“LHOPT: A Generalizable Approach to Learning Optimizers”, Diogo Almeida, Clemens Winter, Jie Tang, Wojciech Zaremba2021-06-02 (, ; similar)⁠:

[learning rate tuning; code; cf. Chinchilla] A core issue with learning to optimize neural networks has been the lack of generalization to real world problems.

To address this, we describe a system designed from a generalization-first perspective, learning to update [using PPO] optimizer hyperparameters instead of model parameters directly using novel features, actions, and a reward function. This system outperforms Adam at all neural network tasks including on modalities not seen during training. We achieve 2× speedups on ImageNet, and a 2.5× speedup on a language modeling task using over 5 orders of magnitude more compute than the training tasks.

…Because even the largest language modeling tasks are trained for less than an epoch [8], we choose to train for only a single epoch to evaluate performance in an underfitting regime…The baselines are all AdamW-based and combinations of 5 learning rates (1_e_−4, 3_e_−4, 1_e_−3, 3_e_−3, 1_e_−2) and 7 commonly used schedules (constant, multi-step, linear decay, quadratic decay, exponential decay, cosine [25] to 0, cosine to 0.1 of original LR)…We also had one additional class of actions that were not hyperparameter updates but fit in nicely within the existing framework: learning to restart from checkpoints. There are many motivations for such an action:

  1. ideally learned optimizers would be able to handle all the task-specific tuning that a practitioner would have to do and restarting on divergence is one such tasks,

  2. previous work has noted that SGD often works best with the highest possible stable learning rate [43] and it may not be possible to determine that value without venturing into unstable territory,

  3. sophisticated hyperparameter optimizations algorithms such as Population-Based Training could be learned from such a simple action, and finally

  4. even if restarting was never used by a trained model, it could greatly help with exploration while training—to both decrease the length of credit assignment paths and also make it less punishing for models to sample suboptimal settings.
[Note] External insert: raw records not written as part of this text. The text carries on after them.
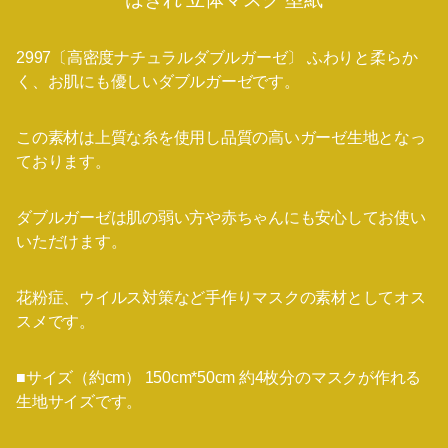
2997〔高密度ナチュラルダブルガーゼ〕 ふわりと柔らか
く、お肌にも優しいダブルガーゼです。
この素材は上質な糸を使用し品質の高いガーゼ生地となっ
ております。
ダブルガーゼは肌の弱い方や赤ちゃんにも安心してお使い
いただけます。
花粉症、ウイルス対策など手作りマスクの素材としてオス
スメです。
■サイズ（約cm） 150cm*50cm 約4枚分のマスクが作れる
生地サイズです。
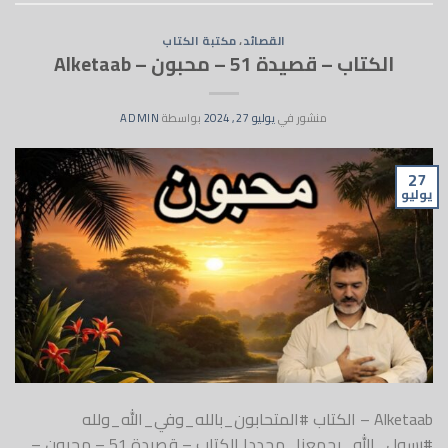
القصائد
،
مكتبة الكتاب
الكتاب – قصيدة 51 – محبون – Alketaab
منشور في
يوليو 27, 2024
بواسطة
ADMIN
27
يوليو
Alketaab – الكتاب #المتحابون_بالله_وفي_الله_ولله
#رسول_الله_يجمعنا_مجددا الكتاب – قصيدة 51 – محبون –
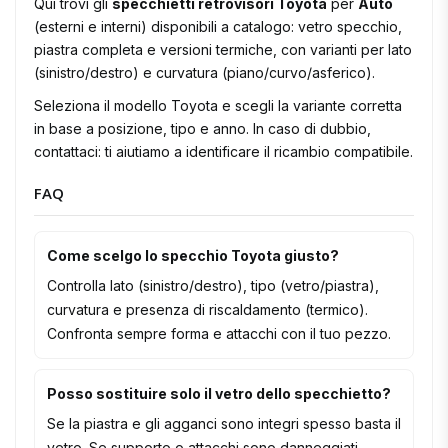
Qui trovi gli
specchietti retrovisori Toyota
per
Auto
(esterni e interni) disponibili a catalogo: vetro specchio,
piastra completa e versioni termiche, con varianti per lato
(sinistro/destro) e curvatura (piano/curvo/asferico).
Seleziona il modello Toyota e scegli la variante corretta
in base a posizione, tipo e anno. In caso di dubbio,
contattaci: ti aiutiamo a identificare il ricambio compatibile.
FAQ
Come scelgo lo specchio Toyota giusto?
Controlla lato (sinistro/destro), tipo (vetro/piastra),
curvatura e presenza di riscaldamento (termico).
Confronta sempre forma e attacchi con il tuo pezzo.
Posso sostituire solo il vetro dello specchietto?
Se la piastra e gli agganci sono integri spesso basta il
vetro. Se supporto o attacchi sono danneggiati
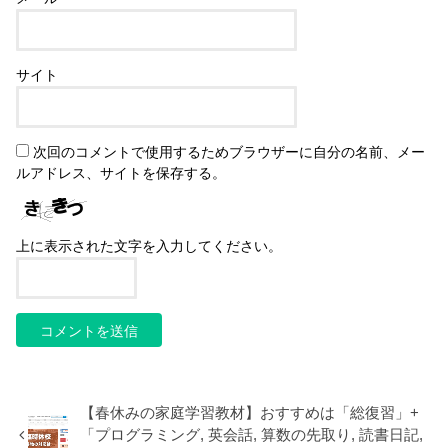
サイト
次回のコメントで使用するためブラウザーに自分の名前、メー
ルアドレス、サイトを保存する。
上に表示された文字を入力してください。
【春休みの家庭学習教材】おすすめは「総復習」+
「プログラミング, 英会話, 算数の先取り, 読書日記,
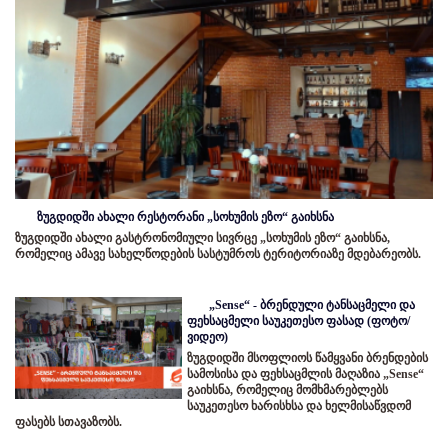
ზუგდიდში ახალი რესტორანი „სოხუმის ეზო“ გაიხსნა
ზუგდიდში ახალი გასტრონომიული სივრცე „სოხუმის ეზო“ გაიხსნა,
რომელიც ამავე სახელწოდების სასტუმროს ტერიტორიაზე მდებარეობს.
„Sense“ - ბრენდული ტანსაცმელი და
ფეხსაცმელი საუკეთესო ფასად (ფოტო/
ვიდეო)
ზუგდიდში მსოფლიოს წამყვანი ბრენდების
სამოსისა და ფეხსაცმლის მაღაზია „Sense“
გაიხსნა, რომელიც მომხმარებლებს
საუკეთესო ხარისხსა და ხელმისაწვდომ
ფასებს სთავაზობს.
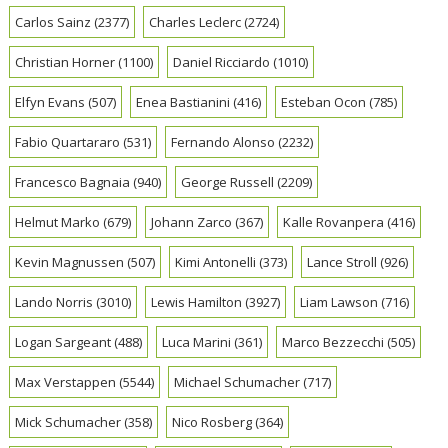
Carlos Sainz
(2377)
Charles Leclerc
(2724)
Christian Horner
(1100)
Daniel Ricciardo
(1010)
Elfyn Evans
(507)
Enea Bastianini
(416)
Esteban Ocon
(785)
Fabio Quartararo
(531)
Fernando Alonso
(2232)
Francesco Bagnaia
(940)
George Russell
(2209)
Helmut Marko
(679)
Johann Zarco
(367)
Kalle Rovanpera
(416)
Kevin Magnussen
(507)
Kimi Antonelli
(373)
Lance Stroll
(926)
Lando Norris
(3010)
Lewis Hamilton
(3927)
Liam Lawson
(716)
Logan Sargeant
(488)
Luca Marini
(361)
Marco Bezzecchi
(505)
Max Verstappen
(5544)
Michael Schumacher
(717)
Mick Schumacher
(358)
Nico Rosberg
(364)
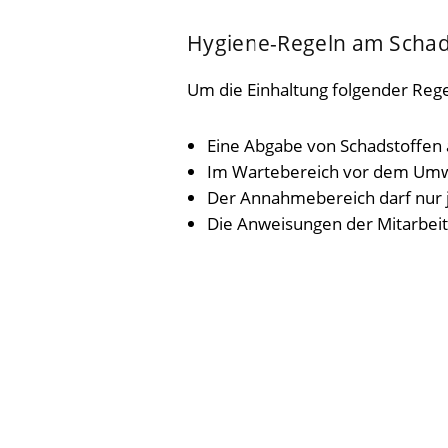
Hygiene-Regeln am Schad
Um die Einhaltung folgender Rege
Eine Abgabe von Schadstoffen 
Im Wartebereich vor dem Umwe
Der Annahmebereich darf nur 
Die Anweisungen der Mitarbeit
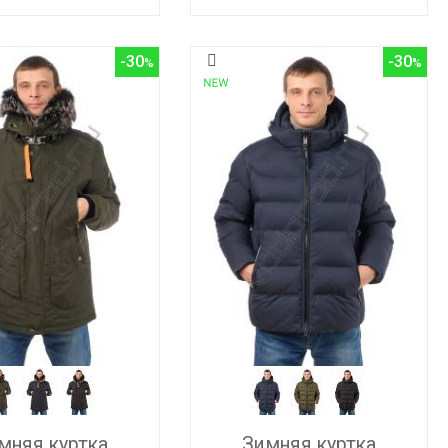
-30
-30
мняя куртка
Зимняя куртка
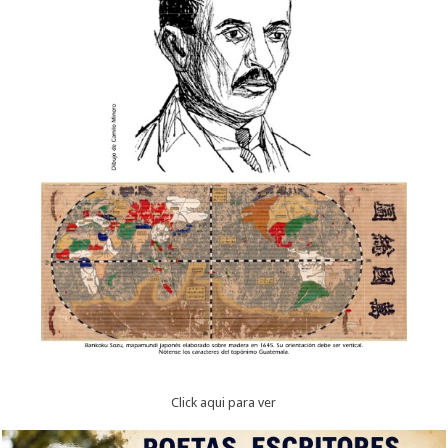
Click aqui para ver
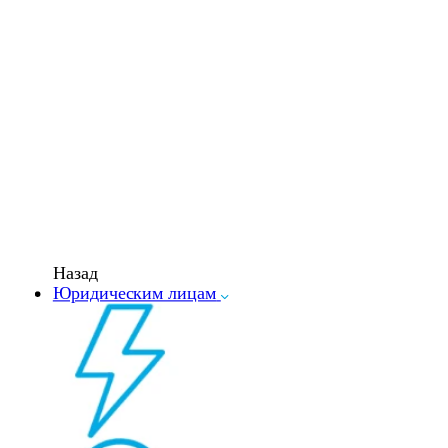
Назад
Юридическим лицам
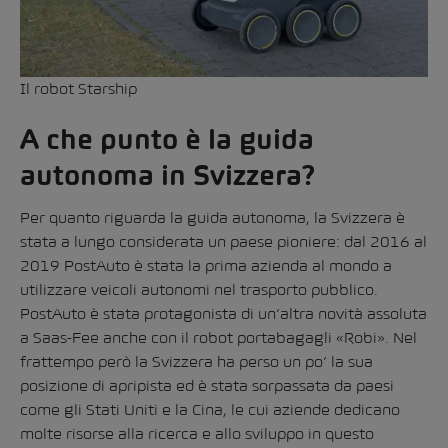
Il robot Starship
A che punto è la guida
autonoma in Svizzera?
Per quanto riguarda la guida autonoma, la Svizzera è
stata a lungo considerata un paese pioniere: dal 2016 al
2019 PostAuto è stata la prima azienda al mondo a
utilizzare veicoli autonomi nel trasporto pubblico.
PostAuto è stata protagonista di un’altra novità assoluta
a Saas-Fee anche con il robot portabagagli «Robi». Nel
frattempo però la Svizzera ha perso un po’ la sua
posizione di apripista ed è stata sorpassata da paesi
come gli Stati Uniti e la Cina, le cui aziende dedicano
molte risorse alla ricerca e allo sviluppo in questo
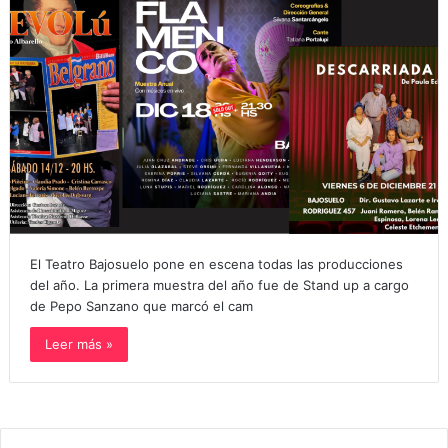
El Teatro Bajosuelo pone en escena todas las producciones
del año. La primera muestra del año fue de Stand up a cargo
de Pepo Sanzano que marcó el cam
Leer más »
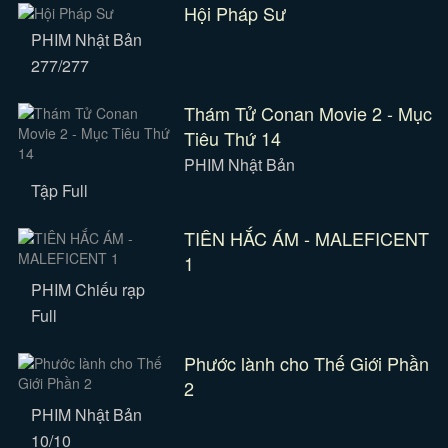
Hội Pháp Sư
PHIM Nhật Bản
277/277
Thám Tử Conan Movie 2 - Mục
Tiêu Thứ 14
PHIM Nhật Bản
Tập Full
TIÊN HẮC ÁM - MALEFICENT
1
PHIM Chiếu rạp
Full
Phước lành cho Thế Giới Phần
2
PHIM Nhật Bản
10/10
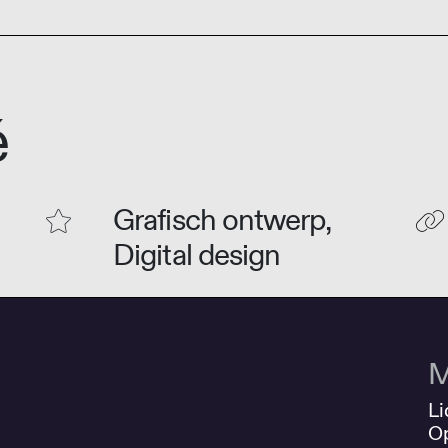
é
Grafisch ontwerp,
Digital design
M
Li
O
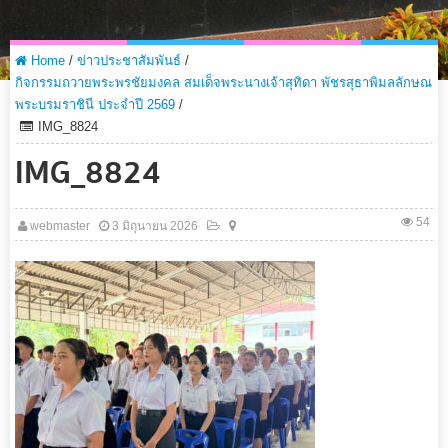
Home
/
ข่าวประชาสัมพันธ์
/
กิจกรรมถวายพระพรชัยมงคล สมเด็จพระนางเจ้าสุทิดา พัชรสุธาพิมลลักษณ
พระบรมราชินี ประจำปี 2569
/
IMG_8824
IMG_8824
54
webmaster
3 มิถุนายน 2026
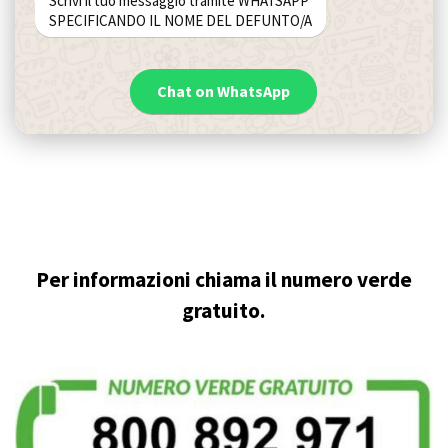
Scrivi il tuo messaggio tramite WHATSAPP
SPECIFICANDO IL NOME DEL DEFUNTO/A
Chat on WhatsApp
Per informazioni chiama il numero verde
gratuito.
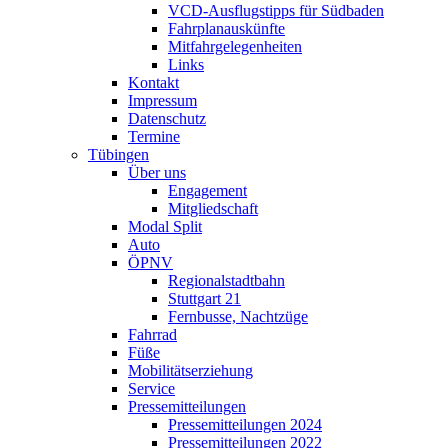
VCD-Ausflugstipps für Südbaden
Fahrplanauskünfte
Mitfahrgelegenheiten
Links
Kontakt
Impressum
Datenschutz
Termine
Tübingen
Über uns
Engagement
Mitgliedschaft
Modal Split
Auto
ÖPNV
Regionalstadtbahn
Stuttgart 21
Fernbusse, Nachtzüge
Fahrrad
Füße
Mobilitätserziehung
Service
Pressemitteilungen
Pressemitteilungen 2024
Pressemitteilungen 2022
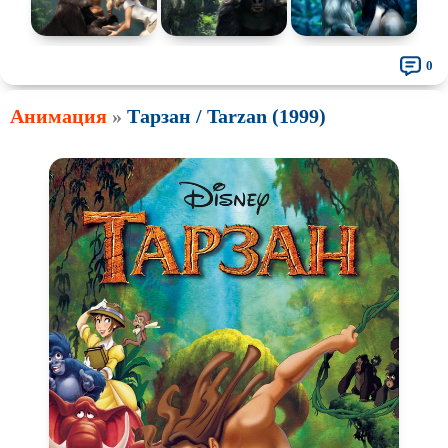
0
Анимация
»
Тарзан / Tarzan (1999)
Figure 3 shows the learning curves for the LHOPTs and best baseline. An interesting observation that we will see repeated throughout the paper is that despite being capable of achieving a lower loss earlier, the chosen hyperparameters tend to underperform the best possible loss for that compute, presumably to achieve a better loss later. It’s unclear how necessary it is trade-off early performance for later, but many successful hand-made schedules tend to do this: multi-step schedules tend to stay at the same learning rate long after they’ve hit a plateau and cosine schedules tend to decay their learning rates much less aggressively than other commonly used schedules.

Figure 3: Performance of learned optimizers on optimizing 1 epoch of GPT-2-Large on WikiText-103. Our learned optimizers get almost 2× speedups on this task despite being over 2 magnitudes larger than training tasks.

…We then trained a range of model sizes to compute scaling laws [21] for both baselines and models trained with the LHOPT schedule and present the results on Figure 2. The LHOPT schedule demonstrates consistent speedup over baselines with a slightly steeper slope. We can estimate what a constant speedup would be for this range of points by assume their scaling law slopes are equal and from this calculate a 2.5× speedup. To take the change in slope into account as well, we extrapolate the curves to 175 billion parameters (same size as GPT-3) and at that size, the estimated speedup would be 3.6×.

Note that this result is despite the codebase doing multiple optimization techniques that our LHOPT would have no way of taking into account: gradient clipping to a fixed value and gradually increasing batch size.

Figure 2: Test learning curves and scaling law fit of compute efficient frontier on a large well-tuned language modeling codebase. Our learned optimizers demonstrate consistent speedups ≥2×, with speedup increasing as model size does with no computational overhead. Dotted lines are baselines, full lines use a LHOPT hyperparameter schedule from a similar but smaller task.